Now when I do paper mache, I do the order of protection slightly different than this artist does. She puts spar urethane, which is used to protect boats from water, as the last layer of protection, putting it on after everything is dry and painted; I use it as a first layer. Because I've found spar urethane has a yellowish tint to it I've found it changes the color of my props from what I actually want (though, to be honest, it doesn't seem to have that same effect with this statue; maybe it's the brand I've used perhaps).

Instead, I apply my paper strips, allow it to dry, and then coat them with the urethane. That way I'm protecting the actual paper that's giving the prop its primary shape the initial water protection. I then coat and paint the prop how I want it to look, and as a final layer of protection, coat it with two coats of deck sealer which is clear (though when it gets wet it does give a slight bluish, gray cast to everything, but that disappears when it dries again).

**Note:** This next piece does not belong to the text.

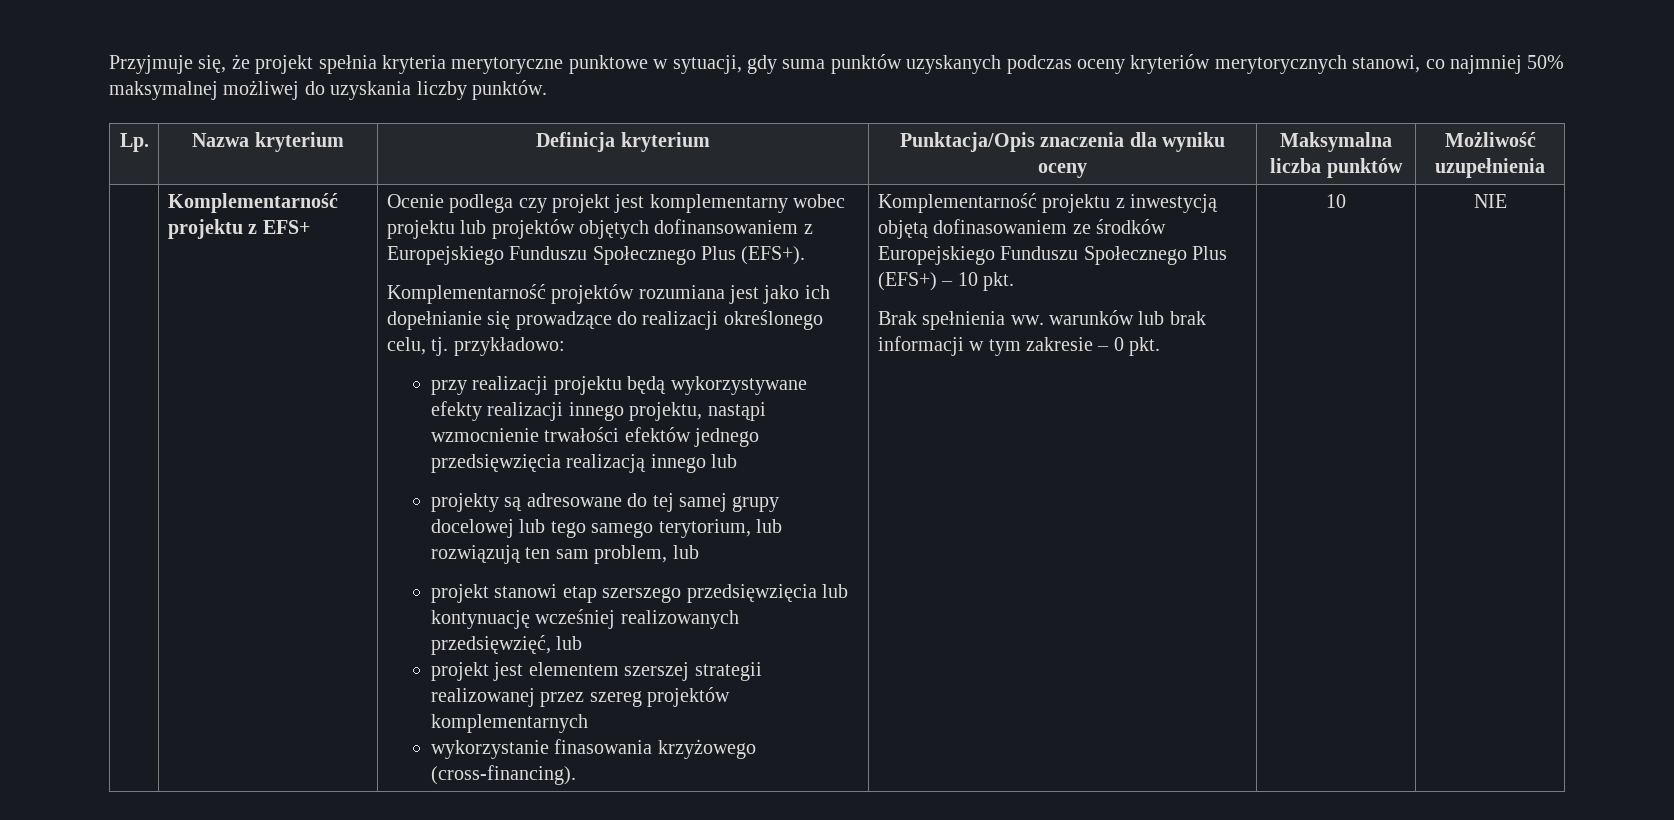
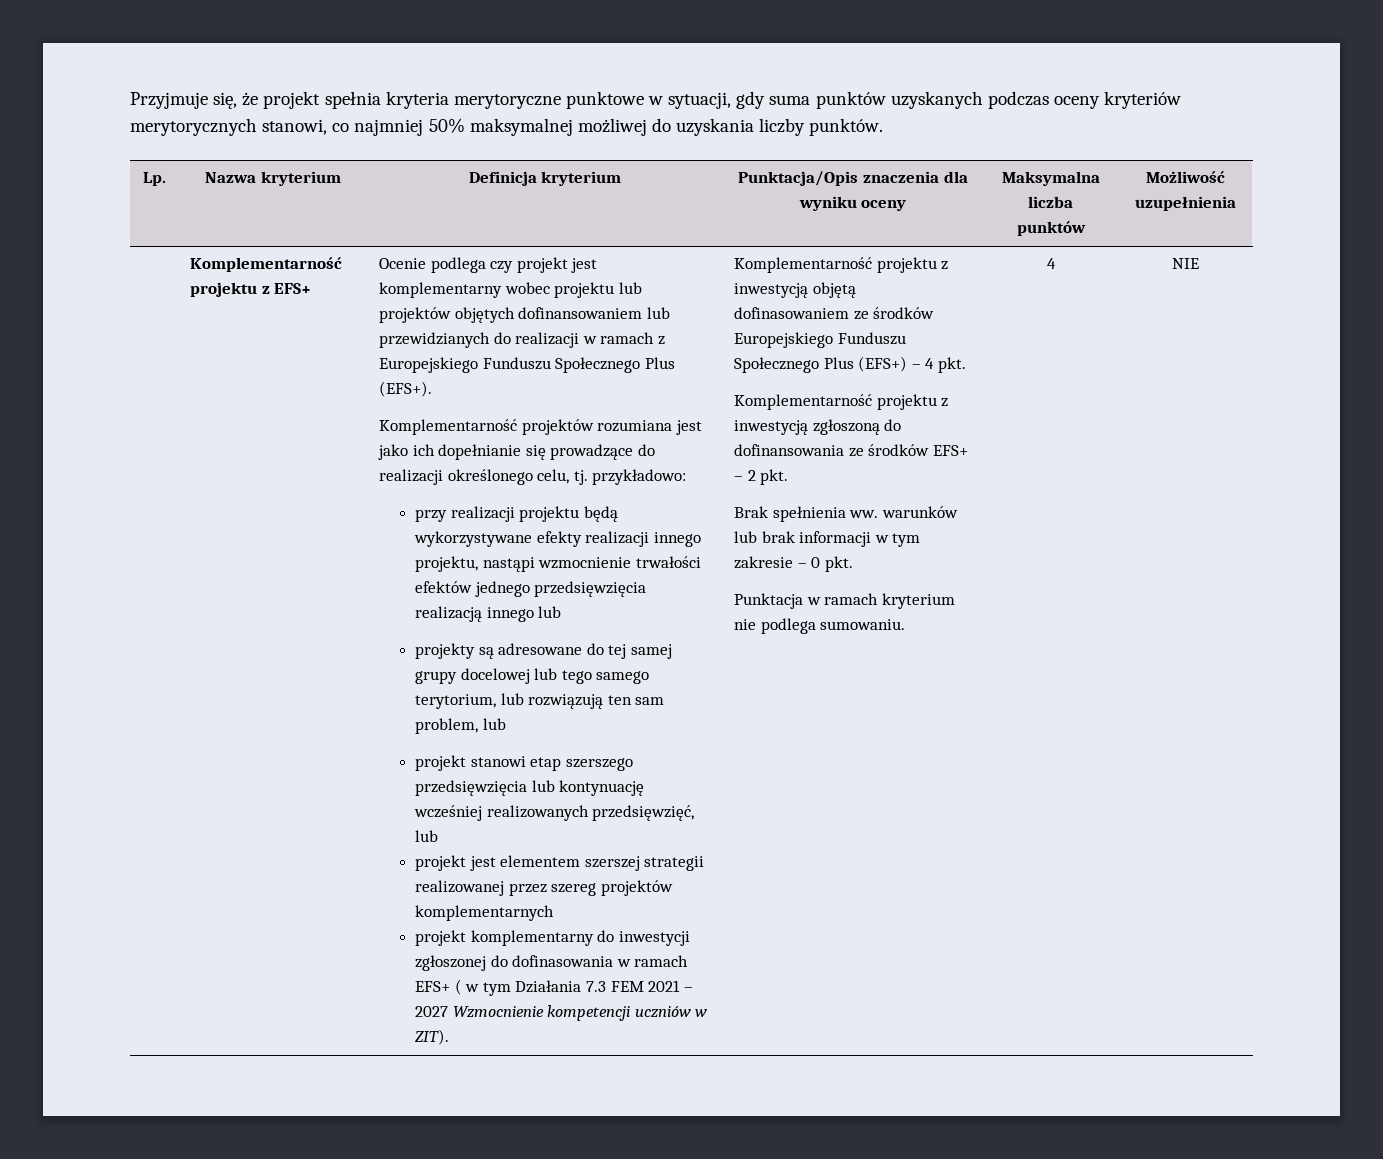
(799, 226) none -> [646,307,670,319] [379,332,655,348] lub przewidzianych do realizacji w ramach
[431,739,756,759] [431,765,577,785] wykorzystanie finasowania krzyżowego (cross-financing). -> [415,930,690,946] [415,955,689,971] [415,979,693,996] [415,1005,708,1021] [415,1029,450,1045] projekt komplementarny do inwestycji zgłoszonej do dofinasowania w ramach EFS+ ( w tym Działania 7.3 FEM 2021 – 2027 Wzmocnienie kompetencji uczniów w ZIT).
[957,272,978,286] 10 -> [925,357,966,373] [734,394,949,410] [734,419,902,435] [734,444,968,457] [734,470,756,481] 4 pkt. // Komplementarność projektu z inwestycją zgłoszoną do dofinansowania ze środków EFS+ – 2
[1326,194,1346,208] | 10 -> [734,593,955,609] [734,618,906,634] [1046,258,1056,269] // Punktacja w ramach kryterium nie podlega sumowaniu. | 4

I then recoat them every year just as you would a deck or fence.

Regardless, I think this statue could have infinite possibilities in a haunted yard or cemetery, so I figured I'd share it with the community, even if it's not my own.

Cheers,
Rich


----------



## madmomma (Jul 1, 2009)

Nice job GC! I'm looking to do this with an angel type statue (if I can find one dirt cheap!) Thanks for the tips.


----------



## BillyVanpire (Apr 22, 2015)

that's a pretty crafty way to make a statue, i must say.

thanks for sharing


----------



## Bone Dancer (Oct 7, 2005)

Thanks for sharing the link.


----------